• _Quoted passage_

I am working on a program to capture real-time video frames
from a specific application i.e. Microsoft Word.
Currently, I am capturing the entire desktop of the windows machine, and If shuffle from one application to another application, it is capturing everything on the screen.
Using this article: The Sink writer to Encode Video, I have managed to implement this simple program in c++
such as;
// Required Components
#pragma comment(lib, "mfreadwrite")
#pragma comment(lib, "mfplat")
#pragma comment(lib, "mfuuid")
#pragma comment(lib, "d3d9.lib")

• _Dataset extract_

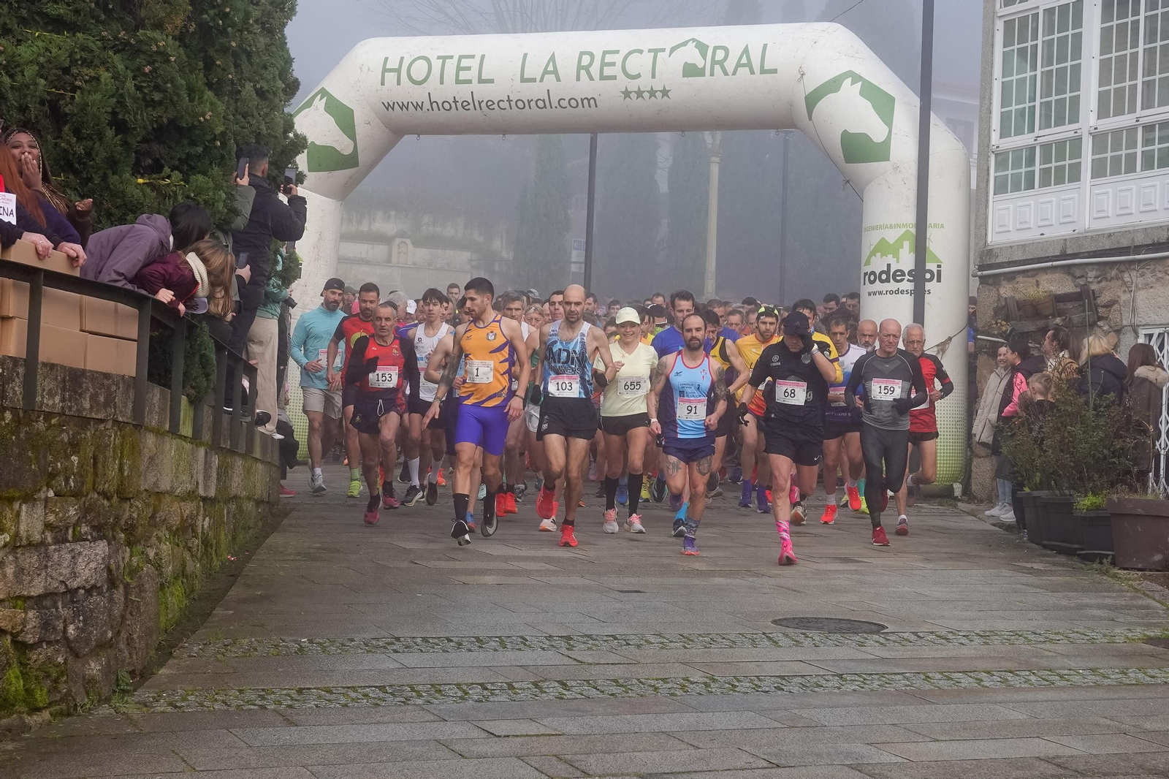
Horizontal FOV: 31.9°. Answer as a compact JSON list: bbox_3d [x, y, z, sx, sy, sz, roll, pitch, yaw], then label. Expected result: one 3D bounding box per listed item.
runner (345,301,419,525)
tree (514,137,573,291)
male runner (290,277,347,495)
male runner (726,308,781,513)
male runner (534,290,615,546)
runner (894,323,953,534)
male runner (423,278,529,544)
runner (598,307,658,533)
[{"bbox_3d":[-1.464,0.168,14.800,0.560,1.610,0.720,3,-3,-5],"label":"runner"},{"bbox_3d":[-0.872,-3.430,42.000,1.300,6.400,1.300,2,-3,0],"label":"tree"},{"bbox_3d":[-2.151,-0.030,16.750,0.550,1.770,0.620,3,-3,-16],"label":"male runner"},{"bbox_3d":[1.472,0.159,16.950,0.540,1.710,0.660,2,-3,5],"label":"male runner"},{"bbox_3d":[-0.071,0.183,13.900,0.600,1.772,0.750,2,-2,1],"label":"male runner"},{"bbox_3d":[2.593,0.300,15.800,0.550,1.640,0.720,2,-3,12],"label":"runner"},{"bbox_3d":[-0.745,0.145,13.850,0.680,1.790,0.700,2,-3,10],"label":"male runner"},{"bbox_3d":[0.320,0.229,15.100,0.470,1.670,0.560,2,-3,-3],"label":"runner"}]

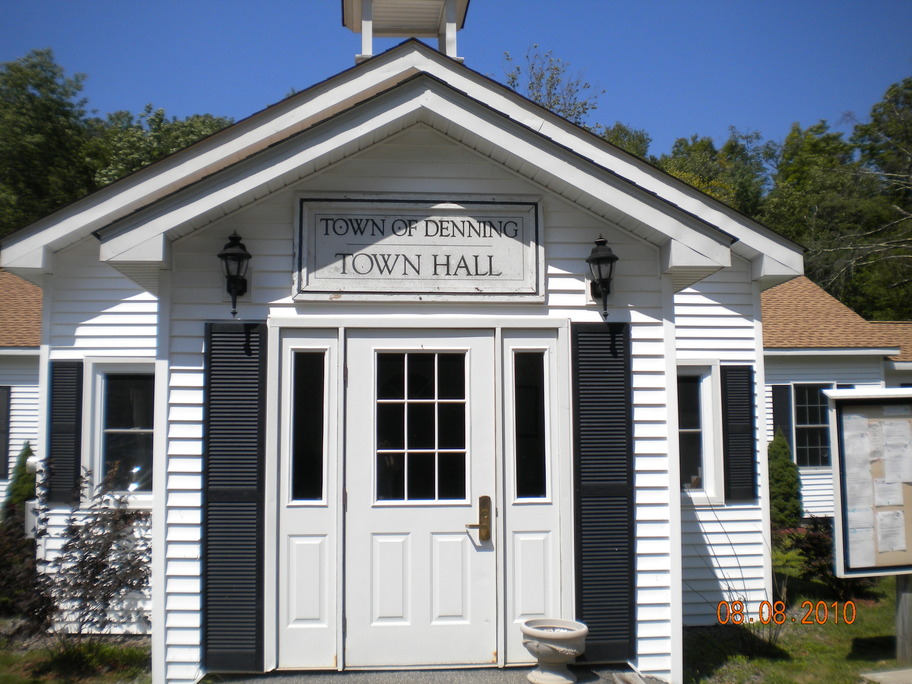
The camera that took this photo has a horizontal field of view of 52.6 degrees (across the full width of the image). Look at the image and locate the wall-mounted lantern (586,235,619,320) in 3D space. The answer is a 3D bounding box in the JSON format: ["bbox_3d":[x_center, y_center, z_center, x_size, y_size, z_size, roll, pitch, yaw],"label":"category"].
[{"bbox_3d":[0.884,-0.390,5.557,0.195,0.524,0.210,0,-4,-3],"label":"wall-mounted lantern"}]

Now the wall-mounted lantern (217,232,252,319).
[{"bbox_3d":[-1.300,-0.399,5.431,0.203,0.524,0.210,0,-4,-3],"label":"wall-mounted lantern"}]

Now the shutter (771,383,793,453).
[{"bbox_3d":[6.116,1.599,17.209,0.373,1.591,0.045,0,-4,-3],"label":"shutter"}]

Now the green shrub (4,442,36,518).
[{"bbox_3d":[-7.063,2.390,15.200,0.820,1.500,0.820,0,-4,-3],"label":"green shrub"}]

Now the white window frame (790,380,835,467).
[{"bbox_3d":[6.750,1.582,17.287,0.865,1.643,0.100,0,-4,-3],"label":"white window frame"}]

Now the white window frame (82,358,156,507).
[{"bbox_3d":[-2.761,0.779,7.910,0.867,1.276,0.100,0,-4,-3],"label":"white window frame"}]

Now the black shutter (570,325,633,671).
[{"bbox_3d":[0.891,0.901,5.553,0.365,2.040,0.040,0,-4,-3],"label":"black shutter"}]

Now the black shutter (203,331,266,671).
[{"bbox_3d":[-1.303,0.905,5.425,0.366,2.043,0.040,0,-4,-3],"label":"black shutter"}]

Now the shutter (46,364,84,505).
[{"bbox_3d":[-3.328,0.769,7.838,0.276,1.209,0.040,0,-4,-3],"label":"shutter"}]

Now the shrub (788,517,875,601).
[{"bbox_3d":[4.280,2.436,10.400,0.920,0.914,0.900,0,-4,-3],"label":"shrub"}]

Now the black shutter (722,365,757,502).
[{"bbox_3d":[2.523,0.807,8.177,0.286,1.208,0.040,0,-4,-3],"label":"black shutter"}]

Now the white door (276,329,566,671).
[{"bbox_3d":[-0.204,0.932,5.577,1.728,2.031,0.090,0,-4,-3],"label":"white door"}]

...

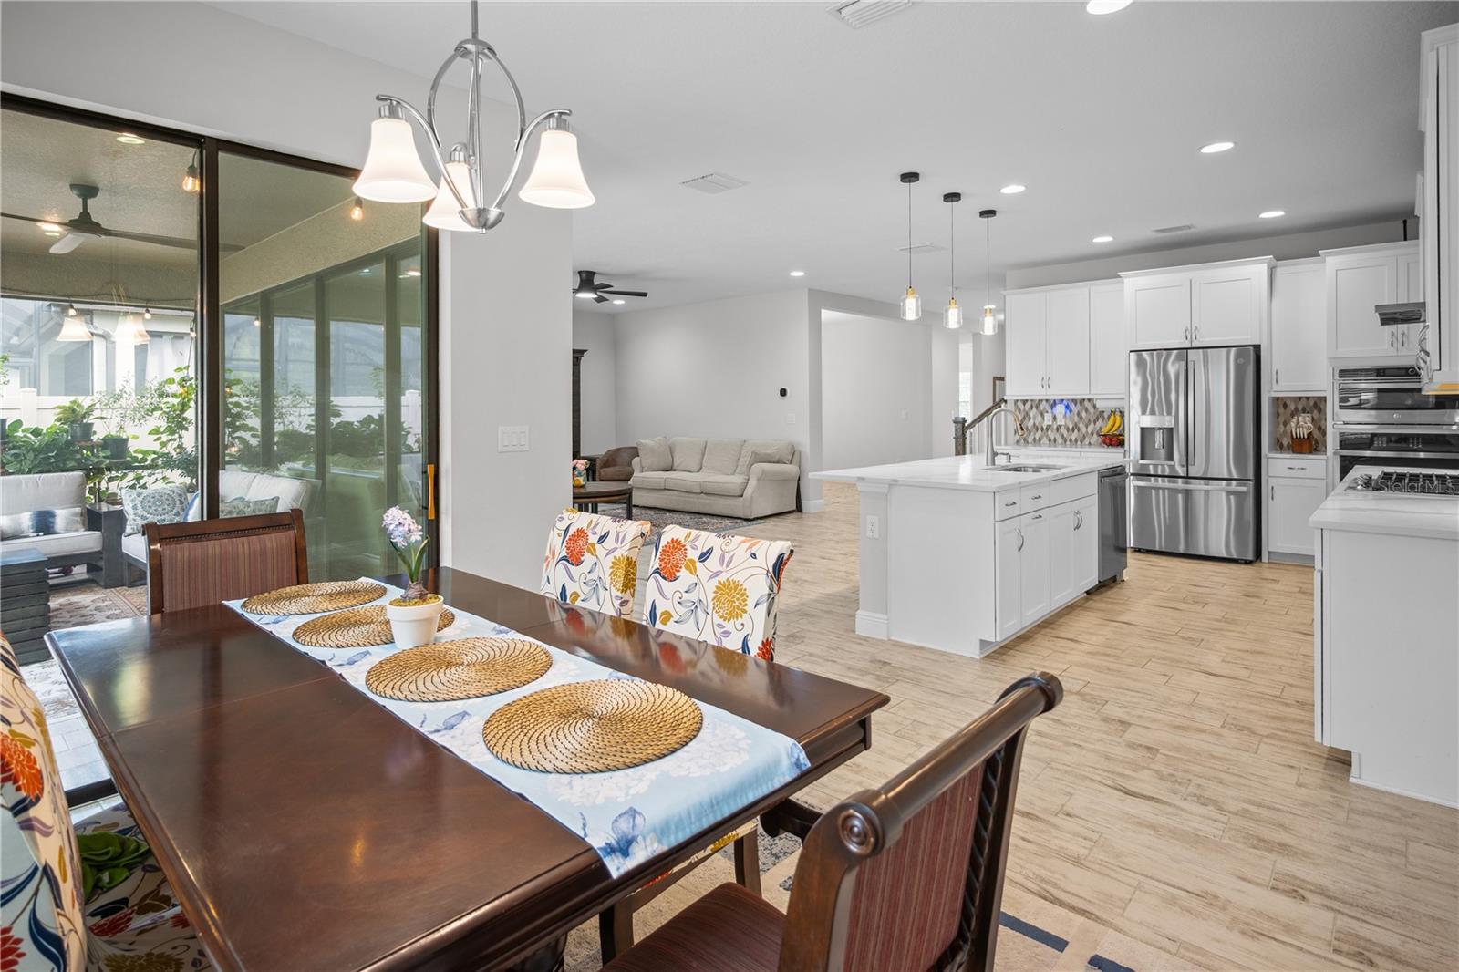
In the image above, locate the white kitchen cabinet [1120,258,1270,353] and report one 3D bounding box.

• _Task instructions_
1/ Using the video-capture post, answer each question on its own line:
(a) From which application does the program aim to capture video frames?
(b) What does the program capture at present?
(c) In what language was the simple program implemented?
2/ Reproduce the section of the video-capture post that begins at the words "I am working" and stops after "on the screen.".

• _Activity answers_
1/
(a) Microsoft Word
(b) The entire desktop of the Windows machine, including everything on the screen when switching between applications
(c) C++

2/
I am working on a program to capture real-time video frames
from a specific application i.e. Microsoft Word.
Currently, I am capturing the entire desktop of the windows machine, and If shuffle from one application to another application, it is capturing everything on the screen.